First, the court finds little merit in Defendant's argument that the timing of the Government's efforts to apprehend and extradite him to the United States demonstrates vindictiveness (or a presumption thereof) in retaliation for Defendant's alleged decision to stop cooperating with the DEA in drug-related investigations. The uncontested fact is that the instant charges were filed in 1989, soon after the Government was able to gather evidence against Defendant. This is not a situation where charges were filed after a defendant ceased cooperating with law enforcement, which might under some circumstances warrant a presumption of vindictiveness.
Additionally, the court finds the testimony of DEA Special Agents Leighton and Richart credible. Leighton testified that although he ran a record check after he met with Defendant at the DEA's Brussels office, he requested information from the DEA's Philadelphia office about whether Defendant's arrest warrant was still active. However, Leighton did not receive an affirmative response until after his last contact with Defendant.
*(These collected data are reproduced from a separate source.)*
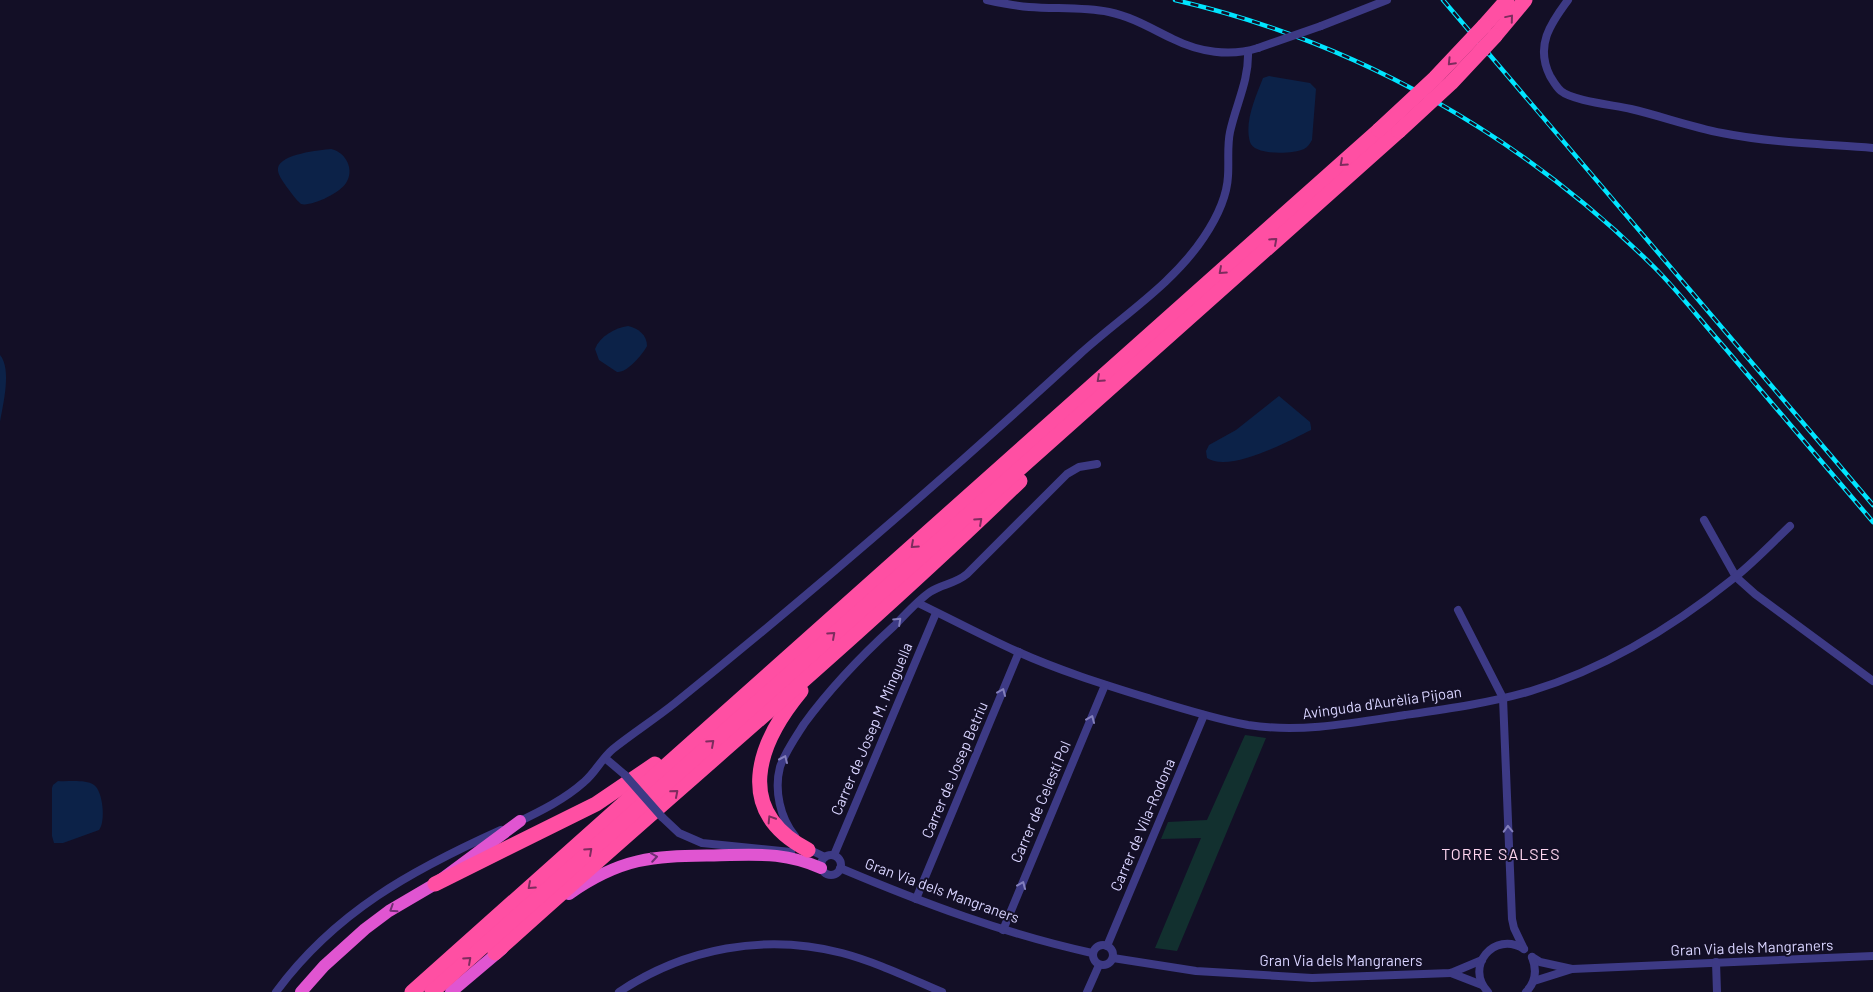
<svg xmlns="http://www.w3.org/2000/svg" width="1873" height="992" viewBox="0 0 1873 992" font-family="Barlow,sans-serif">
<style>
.green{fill:#12302f}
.water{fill:#0c2248}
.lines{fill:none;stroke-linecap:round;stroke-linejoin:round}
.minor{stroke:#3d3a85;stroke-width:8}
.trunk{stroke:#e055d1;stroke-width:12}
.motorway{stroke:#ff4fa3;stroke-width:15}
.rail-casing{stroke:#00e5ff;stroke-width:4.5}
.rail{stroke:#130f26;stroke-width:2.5;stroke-dasharray:8;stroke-linecap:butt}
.minor-bridge{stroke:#3d3a85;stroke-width:8}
.motorway-bridge{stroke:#ff4fa3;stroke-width:15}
.oneway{stroke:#7d2c5e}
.oneway2{stroke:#837fbc}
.oneway3{stroke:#6f2e73}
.labels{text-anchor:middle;stroke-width:4;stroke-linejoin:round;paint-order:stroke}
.street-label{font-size:15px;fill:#d9d4ff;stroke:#130f26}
.neighbourhood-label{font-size:16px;letter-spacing:1px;fill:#ffd6f0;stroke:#130f26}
</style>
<rect width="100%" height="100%" fill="#130f26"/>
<!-- green -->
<polygon class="green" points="1245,735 1266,738 1177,951 1155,948 1201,838 1161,839 1168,822 1207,820"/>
<!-- water -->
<g class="water">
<path d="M1269 76 1310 83 1316 89 1312 140C1310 143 1308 147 1304 149 1293 154 1254 156 1250 142 1244 122 1256 96 1263 78Z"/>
<path d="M331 149C346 152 355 170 346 183 340 193 311 207 301 204 295 199 291 192 286 186 283 181 277 174 278 168 280 154 320 150 331 149Z"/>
<path d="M628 326C638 328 647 335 647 346 642 355 627 373 617 372L599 360 595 349C600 336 615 328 628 326Z"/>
<path d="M0 355C12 369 3 405 0 422Z"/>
<path d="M1279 396 1310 422 1311 427V430C1289 441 1230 473 1207 458L1206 451 1209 445 1236 430Z"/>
<path d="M58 781C68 782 85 779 94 785 103 791 106 822 99 830L63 843H54L52 836V788L53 785Z"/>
</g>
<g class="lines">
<!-- minor -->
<g class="minor">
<path d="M987 0C1001 3 1015 6 1029 7 1056 9 1083 7 1109 12 1133 17 1152 29 1173 39 1199 52 1230 57 1258 48"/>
<path d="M1568 0C1550 24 1535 46 1550 76 1553 81 1557 88 1561 91 1573 101 1614 105 1631 109 1661 116 1691 127 1722 133 1772 143 1823 144 1873 148"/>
<polyline points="1321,26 1387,0"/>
<polyline points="1704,520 1736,577 1755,594 1873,681"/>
<path d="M918 603C951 619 983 636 1016 651 1060 671 1106 685 1151 699 1183 709 1215 719 1248 725 1301 733 1353 723 1405 715 1447 709 1490 703 1531 691 1607 668 1673 627 1734 578 1754 562 1772 543 1790 526"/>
<polyline points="1458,610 1503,698 1512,919 1514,928 1524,949"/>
<polyline points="605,758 625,775"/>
<polyline points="662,817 679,833 702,843 791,852"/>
<path d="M518 822C541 811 565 799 584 782 595 773 602 758 613 749 633 733 655 719 675 703 814 591 949 474 1080 354 1122 316 1173 284 1204 237 1216 219 1227 197 1228 176 1229 161 1227 146 1230 132 1236 104 1249 81 1248 52"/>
<path d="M795 836C780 818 774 790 780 767 785 752 795 738 804 724 831 687 860 657 894 626 905 615 917 601 930 592 942 584 955 584 967 574L1067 474 1079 467 1097 464"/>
<polyline points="806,848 825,857"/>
<circle cx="831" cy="865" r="10"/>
<polyline points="834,855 936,613"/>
<path d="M840 868C923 903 1005 934 1092 953"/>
<polyline points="916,899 1019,652"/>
<polyline points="1003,930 1105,685"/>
<circle cx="1103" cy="955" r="10"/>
<polyline points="1107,946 1204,715"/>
<polyline points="1532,957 1540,962 1572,969 1873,956"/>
<polyline points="1113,958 1196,971 1312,978 1451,973 1482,960"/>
<polyline points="1716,962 1717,992"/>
<polyline points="1451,973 1482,985"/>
<polyline points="1534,981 1572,969"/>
<path d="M276 992C335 912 412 870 501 830"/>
<path d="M619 992C685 948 765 933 842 953 876 962 909 978 942 992"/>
<polyline points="1087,992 1099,965"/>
<path d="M1488 992C1464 967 1494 930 1524 949"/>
<path d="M1526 992C1536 982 1537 970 1532 957"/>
</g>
<!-- trunk -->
<g class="trunk">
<path d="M569 894C629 852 662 857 730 855 764 854 789 854 821 868"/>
<polyline points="301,992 324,966 365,929 389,911 435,884 520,821"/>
<polyline points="451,992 502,949"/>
</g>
<!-- motorway -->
<g class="motorway">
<polyline points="1484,26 1507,0"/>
<polyline points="1495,36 1525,0"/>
<path d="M801 691C757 744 733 811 808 850"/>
<polyline points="435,884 596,804 655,764"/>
<path d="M495 953C669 795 851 645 1020 481"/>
<polyline points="412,992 1379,130"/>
<polyline points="432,992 1399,131"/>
</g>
<!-- rail casing -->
<g class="rail-casing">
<g id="rail">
<path d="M1175 0C1357 42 1522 136 1654 267 1679 292 1701 321 1725 348 1774 406 1824 464 1873 522"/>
<polyline points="1443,0 1873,505"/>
</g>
</g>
<!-- rail -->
<use href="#rail" class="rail"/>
<!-- minor-bridge -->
<g class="minor-bridge">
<polyline points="1258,48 1321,26"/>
<polyline points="625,775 662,817"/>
</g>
<!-- motorway-bridge -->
<g class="motorway-bridge">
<polyline points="1379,130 1435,78 1484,26"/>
<polyline points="1399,131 1451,83 1495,36"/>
</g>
</g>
<!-- one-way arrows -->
<defs><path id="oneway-chevron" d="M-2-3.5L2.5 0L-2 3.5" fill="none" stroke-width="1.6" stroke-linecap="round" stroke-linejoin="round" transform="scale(1.25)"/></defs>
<g class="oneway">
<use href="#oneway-chevron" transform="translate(1510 18) rotate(-50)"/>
<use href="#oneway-chevron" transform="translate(1451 62) rotate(134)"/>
<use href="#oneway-chevron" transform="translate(1343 163) rotate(138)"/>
<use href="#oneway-chevron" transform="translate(1274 241) rotate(-42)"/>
<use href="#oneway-chevron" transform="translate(1222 271) rotate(138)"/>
<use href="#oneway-chevron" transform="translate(1100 379) rotate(138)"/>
<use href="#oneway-chevron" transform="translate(979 521) rotate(-42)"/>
<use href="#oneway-chevron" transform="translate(914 545) rotate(138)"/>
<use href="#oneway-chevron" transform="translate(832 635) rotate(-42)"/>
<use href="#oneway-chevron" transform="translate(711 743) rotate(-42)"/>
<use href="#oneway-chevron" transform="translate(675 793) rotate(-41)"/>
<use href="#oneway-chevron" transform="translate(771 819) rotate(-122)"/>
<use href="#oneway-chevron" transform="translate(589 851) rotate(-42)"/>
<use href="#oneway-chevron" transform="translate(531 886) rotate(138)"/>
<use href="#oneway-chevron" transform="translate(468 960) rotate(-42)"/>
</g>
<g class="oneway2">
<use href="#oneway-chevron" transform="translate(898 621) rotate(-43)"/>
<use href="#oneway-chevron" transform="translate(1002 692) rotate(-67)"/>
<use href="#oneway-chevron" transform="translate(1091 719) rotate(-67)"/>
<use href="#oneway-chevron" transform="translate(784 759) rotate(-66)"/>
<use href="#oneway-chevron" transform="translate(1508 829) rotate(-92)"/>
<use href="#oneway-chevron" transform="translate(1022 885) rotate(-67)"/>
</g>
<g class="oneway3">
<use href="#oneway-chevron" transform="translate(654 857) rotate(-9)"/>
<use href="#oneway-chevron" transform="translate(393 909) rotate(147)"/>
</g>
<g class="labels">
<!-- street labels -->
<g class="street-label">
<text transform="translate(1382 703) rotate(-8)" y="5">Avinguda d'Aurèlia Pijoan</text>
<text transform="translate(872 729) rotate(-67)" y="5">Carrer de Josep M. Minguella</text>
<text transform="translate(955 770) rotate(-67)" y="5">Carrer de Josep Betriu</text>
<text transform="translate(1041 802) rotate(-67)" y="5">Carrer de Celestí Pol</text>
<text transform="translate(1143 825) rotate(-67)" y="5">Carrer de Vila-Rodona</text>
<text transform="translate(942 891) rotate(20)" y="5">Gran Via dels Mangraners</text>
<text transform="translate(1752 948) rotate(-2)" y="5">Gran Via dels Mangraners</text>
<text x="1341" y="966">Gran Via dels Mangraners</text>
</g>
<!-- neighbourhood labels -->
<g class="neighbourhood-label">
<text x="1501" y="860">TORRE SALSES</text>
</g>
</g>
</svg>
Richart testified that upon receiving notice that Defendant had surfaced in Europe, he began the process of putting together a submission to the Belgian government requesting that Defendant be arrested for the purpose of extradition to the United States. That process was aborted when Richart was notified that Defendant was in Ecuador. This testimony adequately explains why the Government did not seek Defendant's provisional arrest and extradition until August of 1999. Thus, even if the timing of Defendant's arrest could give rise to a presumption of vindictiveness, the government has overcome that presumption with legitimate, objective reasons for its conduct.
Second, the court finds no merit in Defendant's argument that AUSA Zittlau's failure to mention Defendant's conviction in Argentina or the terms of the extradition treaty between Argentina and the United States in his extradition request to the Colombian Government evidences bad faith. According to Defendant, AUSA Zittlau's "blatant omissions" constitute a bad faith misrepresentation of circumstances relevant to the extradition request. The court doubts the relevance of these circumstances to an extradition request made to the Colombian government. Even if the circumstances were somehow relevant, the court fails to see how AUSA Zittlau had a duty to mention them.
The treaty states in relevant part:
1. Extradition shall not be granted in any of the following circumstances:
(a) when the person whose surrender is sought is being proceeded against or has been tried and discharged or punished in the territory of the requested Party for the offense for which his extradition is requested.
Treaty on Extradition Between the United States of America and the Republic of Argentina, Jan. 21, 1972, art. 7, ¶ 1(a), U.S.-Arg., 23 U.S.T. 3503, 3510.
It appears to the court that the efforts of AUSA Zittlau and other agents of the United States in seeking Defendant's extradition were only an attempt to carry out their jobs, rather than a vindictive effort to retaliate against Defendant. Accordingly, Defendant has not established that the instant prosecution is vindictive.
Presumably, all of the United States government's agents who participated in Defendant's apprehension and prosecution took an oath to uphold the laws of the United States.
IV. CONCLUSION
For the foregoing reasons, Defendant's Motion to Dismiss Superseding Indictment Pursuant to Fed.R.Crim.P. 12(b)(1) will be denied.
ORDER
AND NOW, TO WIT, this day of December, 2000, upon consideration of defendant Carlos Alberto Diaz-Gomez's Motion to Dismiss Superseding Indictment Pursuant to Fed.R.Crim.P. 12(b)(1) and the Government's Response thereto, IT IS ORDERED that said motion is DENIED.